(ARBEITSAUFTRAG) Fassen Sie den Auszug über Romano Prodi in zwei Sätzen zusammen.

Ein freundlicher Herr mit Schlitzohren

Italiens ehemaliger Regierungschef Romano Prodi gilt als Idealbesetzung für das vakante Amt des Präsidenten der Europäischen Kommission. Doch der Wunschkandidat ziert sich. Er hat noch innenpolitische Pläne  ■ Aus Rom Werner
Raith

Ein Schwergewicht an Wirtschaftskompetenz sollte er sein, ein überzeugter Europäer, ein international angesehener Politiker, in Sachen Amtsführung absolut sauber und möglichst auch noch aus dem linken Lager stammen. Der Steckbrief, den Deutschlands Kanzler und amtierender EU-Ratsvorsitzender Gerhard Schröder vom künftigen Präsidenten der Kommission des Vereinigten Europas gezeichnet hat, paßt wohl auf keinen anderen so gut wie auf Italiens Ex-Ministerpräsidenten Romano Prodi.

Der heute 59jährigen sanierte in den 80er Jahren den maroden Staatskonzern IRI und führte später dessen Verstaatlichung durch, und zwar unter so breiter Aktienstreuung, daß auch die antikapitalistische Linke kaum etwas dagegen einwenden konnte.

Zu aller Überraschung wurde er 1996 Wahlsieger gegen den mit aller Medienmacht ausgestatteten Silvio Berlusconi – und dessen Schreiberlinge und Rechercheure konnten trotz allen Aufwands nicht einen einzigen Makel an Prodis weißer Weste finden. Als Regierungschef hat er dann Italien, dem niemand auch nur die geringste Chance gegeben hatte, in die erste Gruppe der Euro-Staaten geboxt.

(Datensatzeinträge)
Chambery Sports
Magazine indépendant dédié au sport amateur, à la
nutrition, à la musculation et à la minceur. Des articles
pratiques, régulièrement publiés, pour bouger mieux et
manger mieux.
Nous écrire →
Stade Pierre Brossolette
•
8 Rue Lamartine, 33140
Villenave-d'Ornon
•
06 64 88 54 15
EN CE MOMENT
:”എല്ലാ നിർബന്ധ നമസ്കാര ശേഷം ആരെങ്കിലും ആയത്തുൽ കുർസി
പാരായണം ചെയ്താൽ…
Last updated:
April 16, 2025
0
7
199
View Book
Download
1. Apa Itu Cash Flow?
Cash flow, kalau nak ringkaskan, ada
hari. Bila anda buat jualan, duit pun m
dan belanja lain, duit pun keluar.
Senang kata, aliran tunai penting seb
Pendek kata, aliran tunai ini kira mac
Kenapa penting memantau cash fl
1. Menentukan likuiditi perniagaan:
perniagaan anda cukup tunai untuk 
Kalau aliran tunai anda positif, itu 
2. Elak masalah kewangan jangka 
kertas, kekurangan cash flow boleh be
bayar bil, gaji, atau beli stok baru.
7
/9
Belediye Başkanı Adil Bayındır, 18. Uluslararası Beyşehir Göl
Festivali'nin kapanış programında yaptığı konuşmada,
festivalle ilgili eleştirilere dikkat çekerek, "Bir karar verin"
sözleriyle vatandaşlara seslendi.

(LÖSUNG DER AUFGABE) Italiens ehemaliger Regierungschef Romano Prodi gilt als Idealbesetzung für das vakante Amt des Präsidenten der Europäischen Kommission und passt wie kein anderer auf den Steckbrief, den Gerhard Schröder gezeichnet hat, doch er ziert sich, weil er noch innenpolitische Pläne hat. Er sanierte in den 80er Jahren den maroden Staatskonzern IRI, gewann 1996 überraschend die Wahl gegen Silvio Berlusconi, dessen Leute keinen Makel an ihm fanden, und brachte Italien als Regierungschef in die erste Gruppe der Euro-Staaten.